- Data records
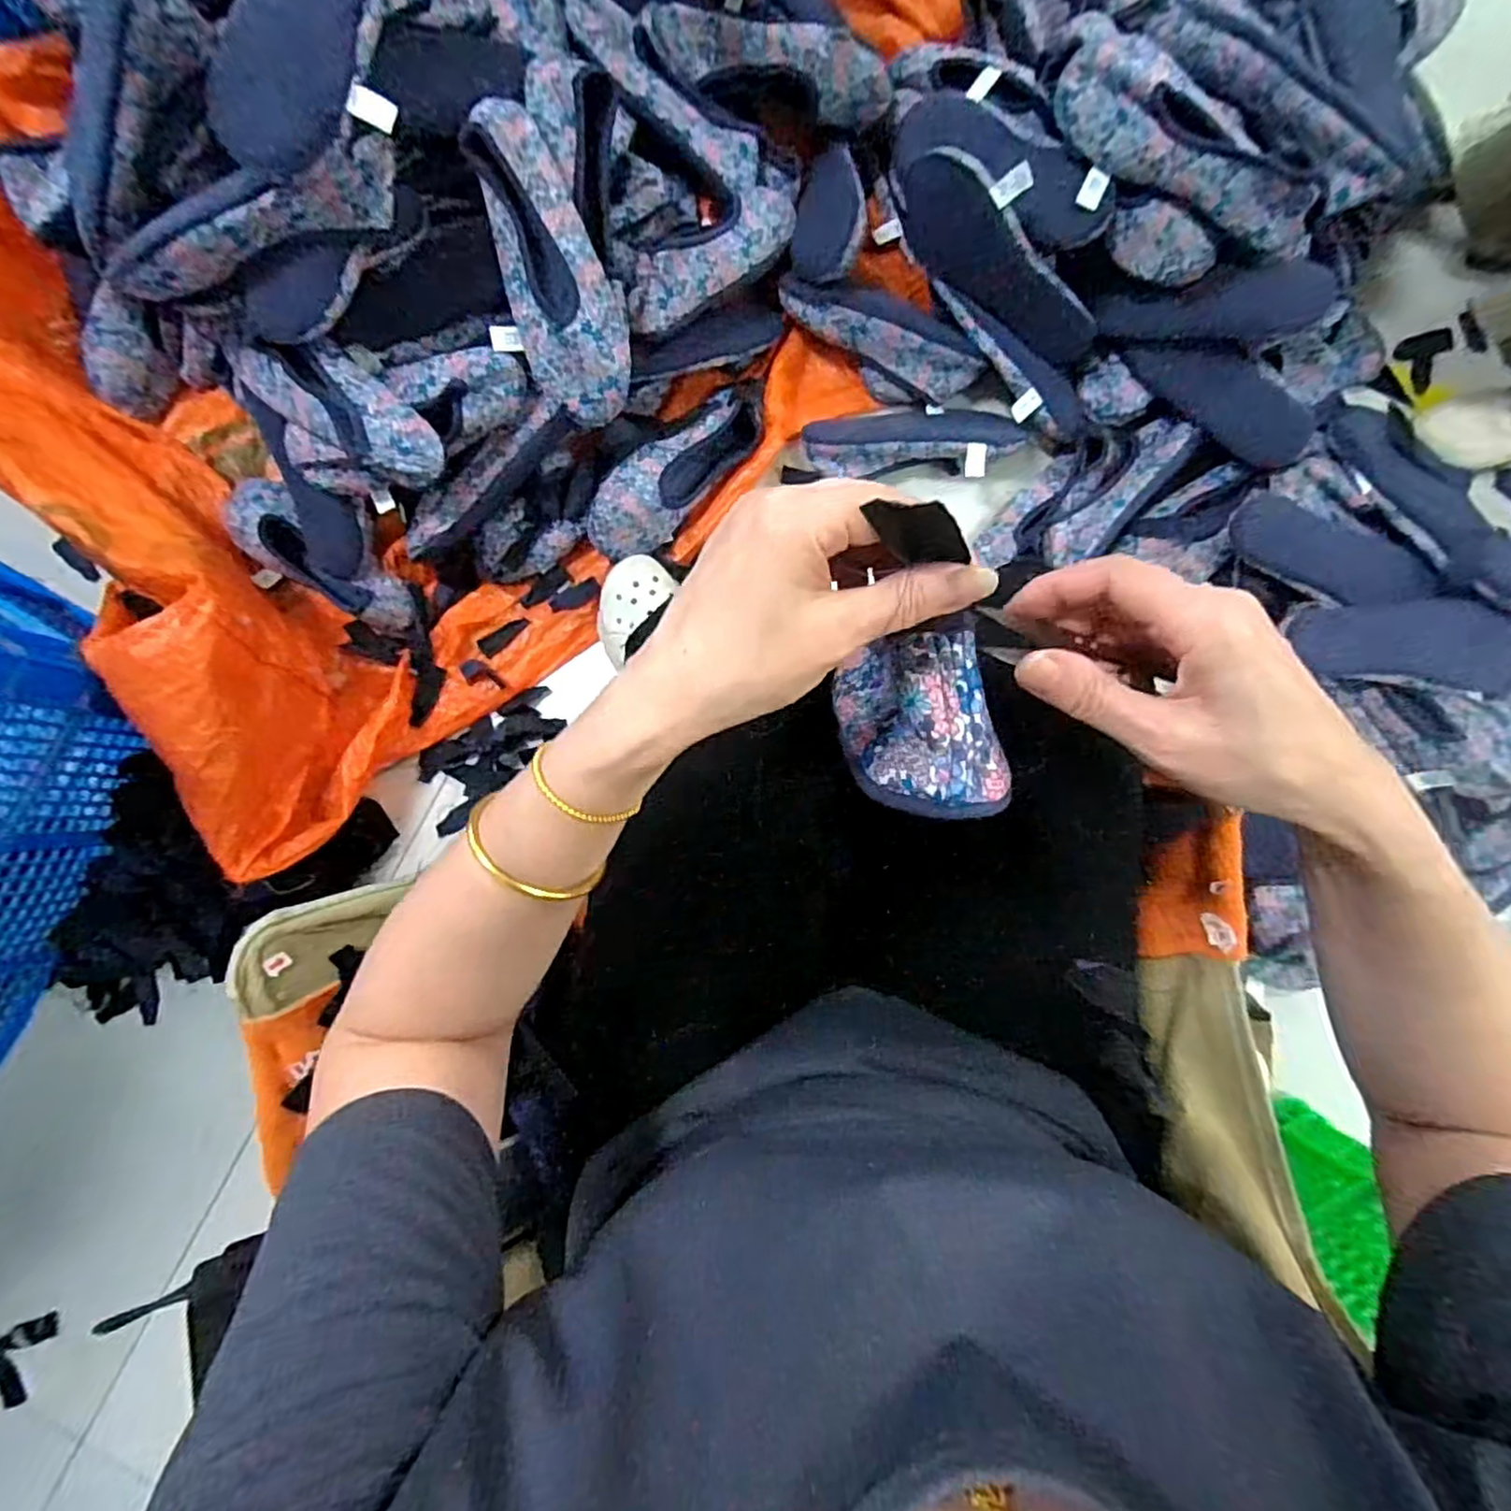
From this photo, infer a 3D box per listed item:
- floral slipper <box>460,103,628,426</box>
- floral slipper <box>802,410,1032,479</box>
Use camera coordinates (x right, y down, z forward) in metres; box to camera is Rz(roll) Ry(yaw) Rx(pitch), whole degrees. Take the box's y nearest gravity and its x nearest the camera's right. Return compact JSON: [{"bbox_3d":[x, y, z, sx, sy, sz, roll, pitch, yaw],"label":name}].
[{"bbox_3d":[-0.191,-0.462,0.680,0.101,0.077,0.252,-19,115,-1],"label":"floral slipper"},{"bbox_3d":[0.191,-0.374,0.846,0.264,0.045,0.091,3,86,1],"label":"floral slipper"}]

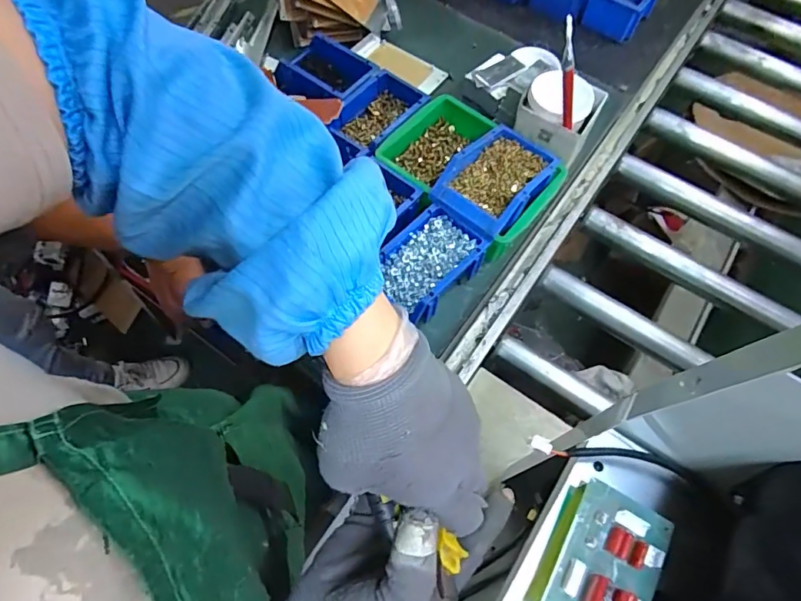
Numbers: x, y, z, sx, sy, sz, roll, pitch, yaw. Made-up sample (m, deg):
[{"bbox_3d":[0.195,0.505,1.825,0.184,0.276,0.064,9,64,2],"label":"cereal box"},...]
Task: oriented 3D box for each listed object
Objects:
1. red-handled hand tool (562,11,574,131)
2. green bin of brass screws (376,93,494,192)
[{"bbox_3d":[0.216,-0.283,0.623,0.015,0.197,0.013,-31,67,8],"label":"red-handled hand tool"},{"bbox_3d":[0.055,-0.246,0.770,0.106,0.058,0.195,35,68,14],"label":"green bin of brass screws"}]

- Problem description
Wherever "listed" appears in a line of the entries, copy that line.

- Completed task
From this photo, infer a 3D box per listed item:
Task: oriented 3D box for each listed object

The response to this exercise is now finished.